LLM System Design

The LLM system design interview is the round that matters most for AI engineering roles. It’s a classic system design interview with an AI core — and it rewards structure, trade-off reasoning, and awareness of how AI systems fail.

A framework

Use a repeatable structure so you cover everything under pressure:

Steps 4–6 are where AI system design diverges from ordinary system design. Spend your time there.

Worked example: “Design a customer support AI assistant”

1. Clarify

Ask before designing: What can it do — answer questions only, or take actions (refunds, ticket updates)? What’s the knowledge source — help docs, past tickets? Volume? Latency expectation? What happens when it’s unsure? Channels? Languages?

Assume: answers product questions from help docs and past tickets, can escalate to a human, ~10k conversations/day, chat latency, English first.

2. Define success

State metrics up front — it signals maturity: resolution rate (no human needed), answer accuracy/faithfulness, escalation rate, latency (p99), cost per conversation, and user satisfaction. Note explicitly that a wrong answer is worse than an escalation — that framing drives the whole design.

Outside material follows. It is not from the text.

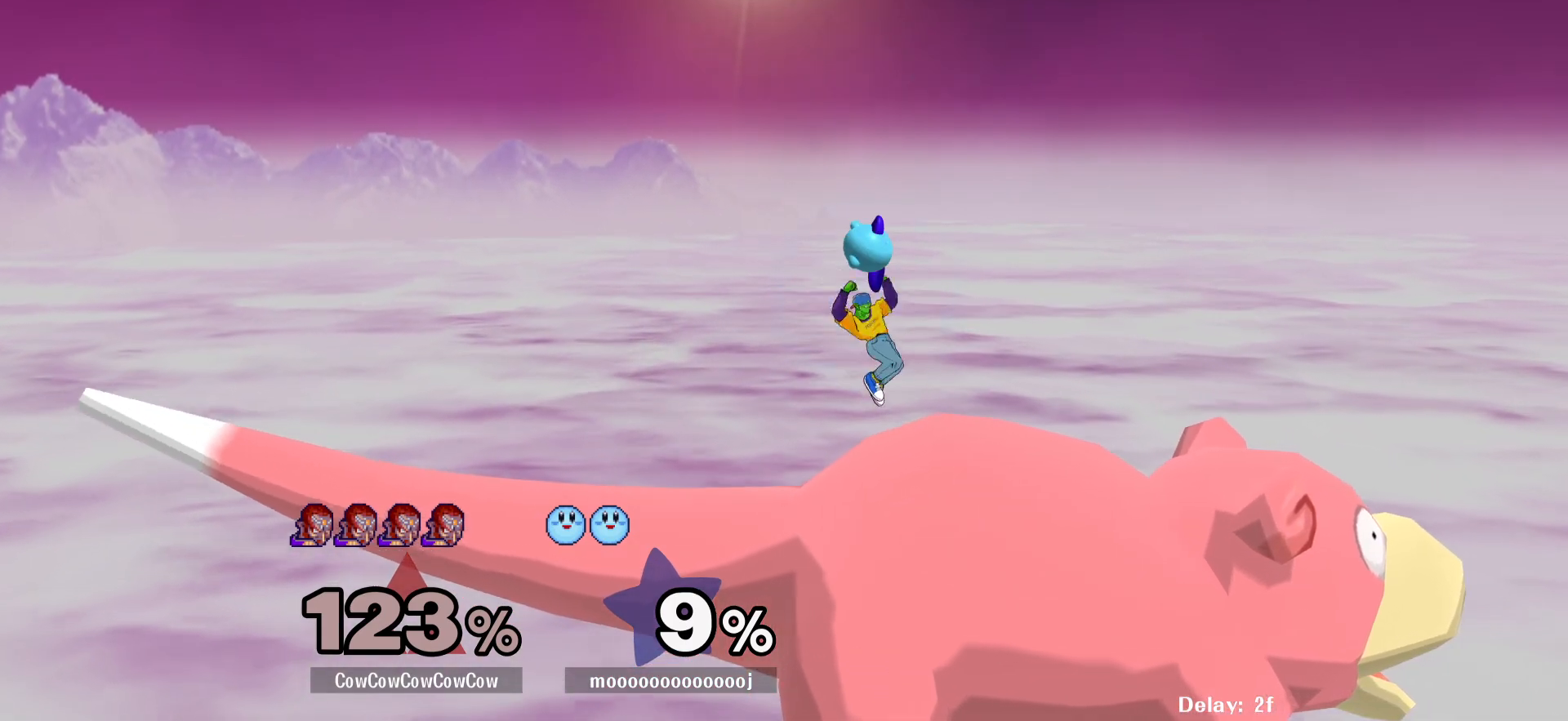
{"buttons": ["B", "DPAD_LEFT"], "events": [[100, "Z", "down"], [133, "DPAD_DOWN", "down"], [200, "Z", "up"], [267, "DPAD_DOWN", "up"], [267, "DPAD_RIGHT", "up"], [450, "DPAD_LEFT", "down"], [500, "B", "down"]]}
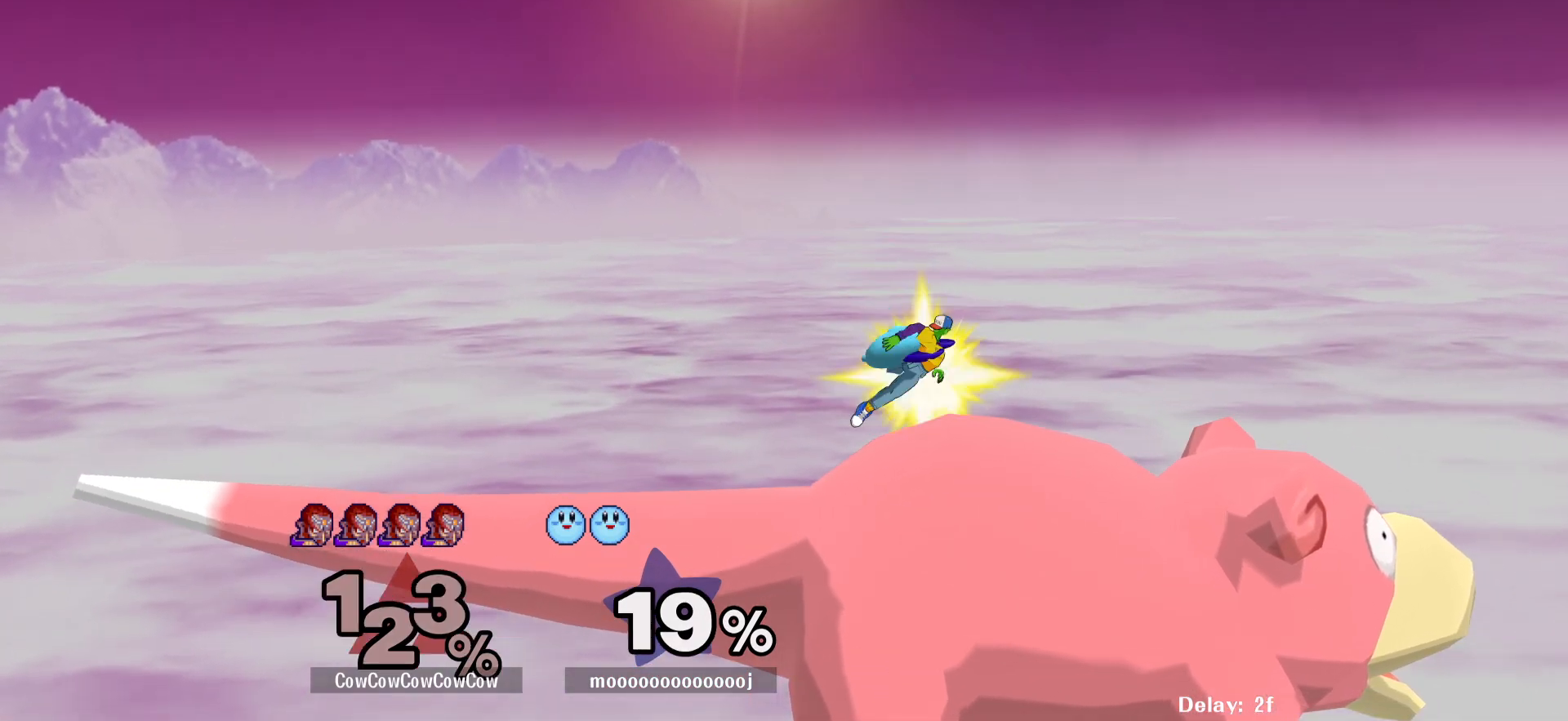
{"buttons": [], "events": [[83, "B", "up"], [150, "DPAD_DOWN", "down"], [200, "DPAD_LEFT", "up"], [333, "DPAD_DOWN", "up"]]}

3. Sketch the architecture

This is a RAG system — knowledge gap, changing data:

4. Deep-dive: the AI core

Walk through the real decisions:

Retrieval — chunk docs and tickets; embed; store in a vector DB. Hybrid search so exact terms (error codes, product names) aren’t lost; rerank; metadata-filter by product and recency.
Generation — a grounding prompt: answer only from retrieved context, cite sources, and say “I’m not sure” rather than guess. Low temperature.
Model choice — start with a capable hosted model; later route easy questions to a cheaper model for cost.
Actions — keep refunds and account changes behind tool calls with strict validation and human approval. Read-only by default.
The unsure path — when retrieval is weak or confidence is low, escalate. Better than a confident wrong answer — and you defined it that way in step 2.

5. Evaluation

Build a test set of real questions with ideal answers and source chunks. Score retrieval (context recall) and generation (faithfulness, correctness) separately. Gate every prompt or model change on it. In production, run evals on sampled live traffic and watch thumbs-down and escalations. See Advanced RAG & Evaluation.

6. Operate

Cost: estimate tokens per conversation; cache common questions; consider model routing. Latency: stream responses; parallelize retrieval. Reliability: timeouts, retries, a fallback model, graceful escalation if AI is down. Monitoring: trace every conversation; track cost, latency, faithfulness, escalation rate.

7. Trade-offs

Name them unprompted: hybrid search and reranking cost latency but lift accuracy; a stronger model costs more but escalates less; aggressive caching risks staleness. Show you see the tensions and chose deliberately.

What interviewers reward

They want to see	They worry when you
Clarifying before designing	Jump straight to a solution
Evaluation as a first-class concern	Never mention measuring quality
Awareness of failure modes	Assume the LLM is always right
Explicit cost/latency/quality trade-offs	Ignore cost and latency
Guardrails and the “unsure” path	Let the model act unconstrained
Starting simple, then scaling	Over-engineer from slide one

Key takeaways

Drive the LLM system design interview with a fixed framework: clarify, define success, sketch, deep-dive the AI core, evaluate, operate, iterate. Spend your time on the AI-specific parts — retrieval, prompts, model choice, guardrails. Raise evaluation, failure modes, and cost/latency/quality trade-offs yourself. Start simple and scale deliberately. Treating a wrong answer as worse than an escalation — and designing for it — is what marks a real practitioner.